* _Your goal_
Transcribe the records below in full; pictures stay out of the copy.

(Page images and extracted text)
★ ★ ★ ★ ★ ★ ★

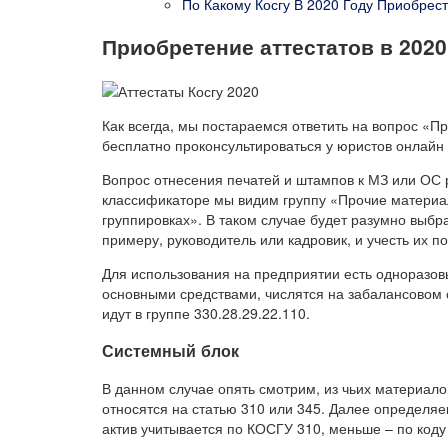
По Какому Косгу В 2020 Году Приобре
Приобретение аттестатов в 2020
Как всегда, мы постараемся ответить на вопрос «Пр
бесплатно проконсультироваться у юристов онлайн 
Вопрос отнесения печатей и штампов к МЗ или ОС р
классификаторе мы видим группу «Прочие материа
группировках». В таком случае будет разумно выбр
примеру, руководитель или кадровик, и учесть их п
Для использования на предприятии есть одноразов
основными средствами, числятся на забалансовом 
идут в группе 330.28.29.22.110.
Системный блок
В данном случае опять смотрим, из чьих материал
относятся на статью 310 или 345. Далее определяе
актив учитывается по КОСГУ 310, меньше – по коду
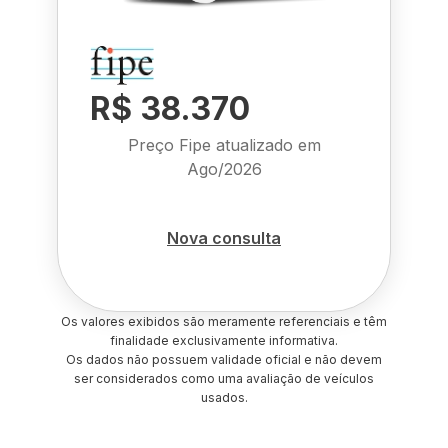
R$ 38.370
Preço Fipe atualizado em
Ago/2026
Nova consulta
Os valores exibidos são meramente referenciais e têm
finalidade exclusivamente informativa.
Os dados não possuem validade oficial e não devem
ser considerados como uma avaliação de veículos
usados.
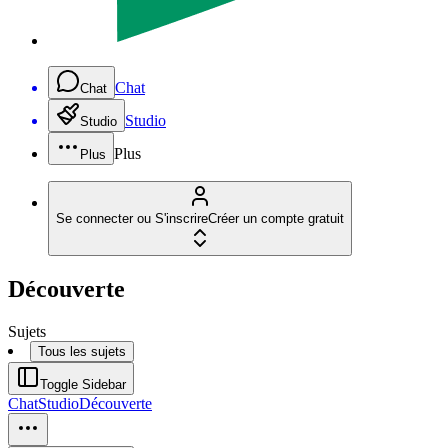
Chat
Chat
Studio
Studio
Plus
Plus
Se connecter ou S'inscrire
Créer un compte gratuit
Découverte
Sujets
Tous les sujets
Toggle Sidebar
Chat
Studio
Découverte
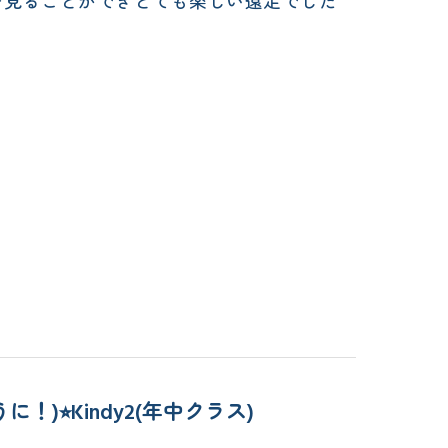
を見ることができとても楽しい遠足でした
すように！)⭐︎Kindy2(年中クラス)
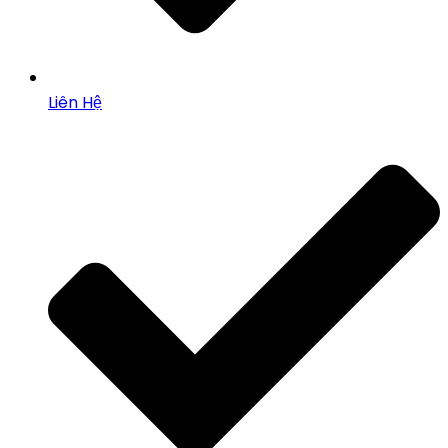
Liên Hệ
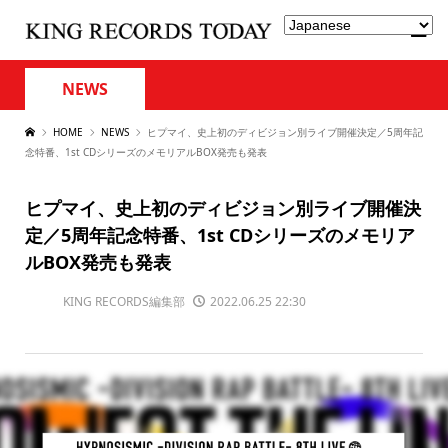
NEWS
HOME
NEWS
ヒプマイ、史上初のディビジョン別ライブ開催決定／5周年記
念特番、1st CDシリーズのメモリアルBOX発売も発表
ヒプマイ、史上初のディビジョン別ライブ開催決
定／5周年記念特番、1st CDシリーズのメモリア
ルBOX発売も発表
KING RECORDS編集部
2022.06.25 22:30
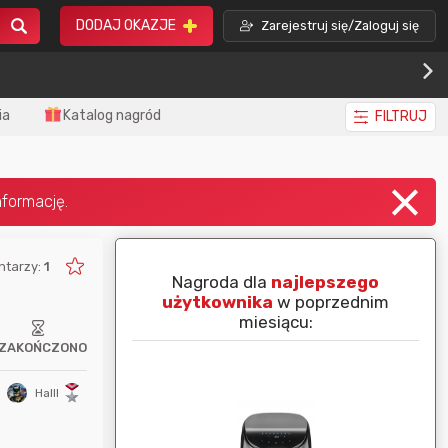
DODAJ OKAZJE
Zarejestruj się/Zaloguj się
ia
Katalog nagród
FILTRUJ
ntarzy:
1
piej ocenianą
Nagroda dla
najlepszego
nim miesiącu:
użytkownika
w poprzednim
miesiącu:
ZAKOŃCZONO
Halll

★ ★ ★ ★ ★ ★ ★

* _Response below_
По Какому Косгу В 2020 Году Приобре
Приобретение аттестатов в 2020
Как всегда, мы постараемся ответить на вопрос «Пр
бесплатно проконсультироваться у юристов онлайн 
Вопрос отнесения печатей и штампов к МЗ или ОС р
классификаторе мы видим группу «Прочие материа
группировках». В таком случае будет разумно выбр
примеру, руководитель или кадровик, и учесть их п
Для использования на предприятии есть одноразов
основными средствами, числятся на забалансовом 
идут в группе 330.28.29.22.110.
Системный блок
В данном случае опять смотрим, из чьих материал
относятся на статью 310 или 345. Далее определяе
актив учитывается по КОСГУ 310, меньше – по коду
R$ 38.370
Preço Fipe atualizado em
Ago/2026
Nova consulta
Os valores exibidos são meramente referenciais e têm
finalidade exclusivamente informativa.
Os dados não possuem validade oficial e não devem
ser considerados como uma avaliação de veículos
usados.
Chat
Chat
Studio
Studio
Plus
Plus
Se connecter ou S'inscrire
Créer un compte gratuit
Découverte
Sujets
Tous les sujets
Toggle Sidebar
Chat
Studio
Découverte
を見ることができとても楽しい遠足でした
すように！)⭐︎Kindy2(年中クラス)
Liên Hệ
NEWS
HOME
NEWS
ヒプマイ、史上初のディビジョン別ライブ開催決定／5周年記
念特番、1st CDシリーズのメモリアルBOX発売も発表
ヒプマイ、史上初のディビジョン別ライブ開催決
定／5周年記念特番、1st CDシリーズのメモリア
ルBOX発売も発表
KING RECORDS編集部
2022.06.25 22:30
DODAJ OKAZJE
Zarejestruj się/Zaloguj się
ia
Katalog nagród
FILTRUJ
ntarzy:
1
piej ocenianą
Nagroda dla
najlepszego
nim miesiącu:
użytkownika
w poprzednim
miesiącu:
ZAKOŃCZONO
Halll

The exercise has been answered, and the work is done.